The Money Behind Michelin's California Ratings
Michelin went statewide in California in 2019 after the tourism board paid $600,000. A look at how money shapes the map of the world's most trusted ratings.

For more than a decade, the Michelin Guide's only foothold in America's West was here. The Bay Area edition, covering San Francisco and Wine Country, was where the famous red book planted its California flag, and for years a star from its anonymous inspectors was the region's highest culinary honor. Then, in 2019, the Guide suddenly went statewide, adding Los Angeles, San Diego, Sacramento, Monterey and Santa Barbara in a single sweep. What changed was not California's cooking. What changed was that somebody paid.
The $600,000 expansion
Visit California, the state's tourism board, paid Michelin $600,000 to take the Guide statewide, a deal reported by Forbes and the San Francisco Chronicle. Visit California's chief executive was candid that the money would "underwrite the hard costs of expanding the presence of Michelin inspectors throughout the state." Michelin, for its part, compared the arrangement to a newspaper's separation between advertising and editorial: the tourism board funds the coverage, the inspectors decide the verdicts.
Take the defense at face value and a structural fact still remains. Michelin's map is not drawn by merit alone. A restaurant in a region no tourism board has courted cannot win a star, however good its kitchen, because the inspectors simply are not sent there. Recognition requires coverage, and coverage, in the best documented American case, arrived when a check cleared.
Now the same model rates hotels
In 2024 Michelin extended the system to hotels with the Michelin Key, and Bay Area properties were among the first anointed. The Key carries the same promise as the star: salaried inspectors, anonymous stays, rooms paid for in full. At the property level there is no evidence that promise is broken. No hotel can buy a Key.
But the Guide is no longer only a judge of hotels. It is also a hotel marketplace. Since acquiring the booking platform Tablet Hotels in 2018, Michelin has sold rooms directly on guide.michelin.com, and its own pages spell out the economics. Some award winners are bookable straight through Michelin ("Book direct on MICHELIN Guide," offers the page for one Three Key property). Others are filled through a third party, with a note under the booking button: "We secure prices for this hotel via a partnership with Booking.com." Either way, when a reader books a hotel the Guide recommends, revenue flows toward the recommender. Travelers on forums like FlyerTalk noticed the arrangement almost immediately, and have been asking what it means for impartiality ever since.

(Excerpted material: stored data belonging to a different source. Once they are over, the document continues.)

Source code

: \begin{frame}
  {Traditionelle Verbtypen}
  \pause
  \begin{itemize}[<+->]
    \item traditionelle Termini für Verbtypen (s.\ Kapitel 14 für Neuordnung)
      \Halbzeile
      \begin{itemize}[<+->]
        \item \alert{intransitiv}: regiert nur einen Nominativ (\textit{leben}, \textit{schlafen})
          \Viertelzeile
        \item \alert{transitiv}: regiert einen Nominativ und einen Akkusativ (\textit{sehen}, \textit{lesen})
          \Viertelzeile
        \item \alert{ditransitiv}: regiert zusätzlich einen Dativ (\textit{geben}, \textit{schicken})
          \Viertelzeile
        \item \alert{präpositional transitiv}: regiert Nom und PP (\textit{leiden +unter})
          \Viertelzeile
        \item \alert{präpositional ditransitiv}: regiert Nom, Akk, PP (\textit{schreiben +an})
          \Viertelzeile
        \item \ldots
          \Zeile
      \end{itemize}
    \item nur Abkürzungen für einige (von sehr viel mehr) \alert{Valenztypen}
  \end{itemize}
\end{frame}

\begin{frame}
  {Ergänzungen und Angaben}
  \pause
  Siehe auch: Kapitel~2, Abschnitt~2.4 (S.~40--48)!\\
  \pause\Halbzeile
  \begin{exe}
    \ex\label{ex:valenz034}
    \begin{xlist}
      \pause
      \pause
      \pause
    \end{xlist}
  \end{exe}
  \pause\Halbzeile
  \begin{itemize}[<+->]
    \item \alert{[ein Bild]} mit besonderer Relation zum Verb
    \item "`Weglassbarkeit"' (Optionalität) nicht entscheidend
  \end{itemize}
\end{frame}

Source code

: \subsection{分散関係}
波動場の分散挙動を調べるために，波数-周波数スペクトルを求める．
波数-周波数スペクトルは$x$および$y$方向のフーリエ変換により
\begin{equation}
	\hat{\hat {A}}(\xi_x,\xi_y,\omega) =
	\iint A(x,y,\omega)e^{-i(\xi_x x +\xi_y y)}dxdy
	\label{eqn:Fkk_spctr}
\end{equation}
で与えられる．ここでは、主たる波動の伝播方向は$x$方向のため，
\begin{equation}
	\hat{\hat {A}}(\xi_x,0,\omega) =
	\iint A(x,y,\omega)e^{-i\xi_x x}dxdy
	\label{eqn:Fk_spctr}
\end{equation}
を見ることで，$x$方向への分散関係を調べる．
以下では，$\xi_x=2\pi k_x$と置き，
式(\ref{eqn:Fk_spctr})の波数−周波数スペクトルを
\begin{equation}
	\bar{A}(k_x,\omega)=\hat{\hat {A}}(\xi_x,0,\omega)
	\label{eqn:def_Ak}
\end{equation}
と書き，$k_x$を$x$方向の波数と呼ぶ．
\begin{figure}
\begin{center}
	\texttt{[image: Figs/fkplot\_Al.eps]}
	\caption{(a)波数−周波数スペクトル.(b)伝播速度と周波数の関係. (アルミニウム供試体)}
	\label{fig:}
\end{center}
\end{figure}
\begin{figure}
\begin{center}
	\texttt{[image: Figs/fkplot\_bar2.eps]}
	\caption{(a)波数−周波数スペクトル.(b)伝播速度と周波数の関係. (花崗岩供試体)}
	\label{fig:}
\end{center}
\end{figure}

Reading the medals like a local
None of this makes the ratings worthless. Bay Area diners and travelers can trust that the inspectors visited, that the criteria are demanding, and that the establishments at the top belong there. What the money changes is how to read the edges of the system. The absence of a star or a Key may reflect nothing more than an unfunded region. The presence of a booking button beneath a glowing review means the reviewer's employer profits from your agreement with the verdict. And the Guide's growing American footprint traces the enthusiasm of tourism budgets at least as faithfully as it traces excellence.
Michelin built a century of trust on the claim that its judgments cannot be bought. At the level of a single restaurant or hotel, that claim appears to hold. At the level of the map itself, California knows better than anywhere that the Guide goes where it is paid to go.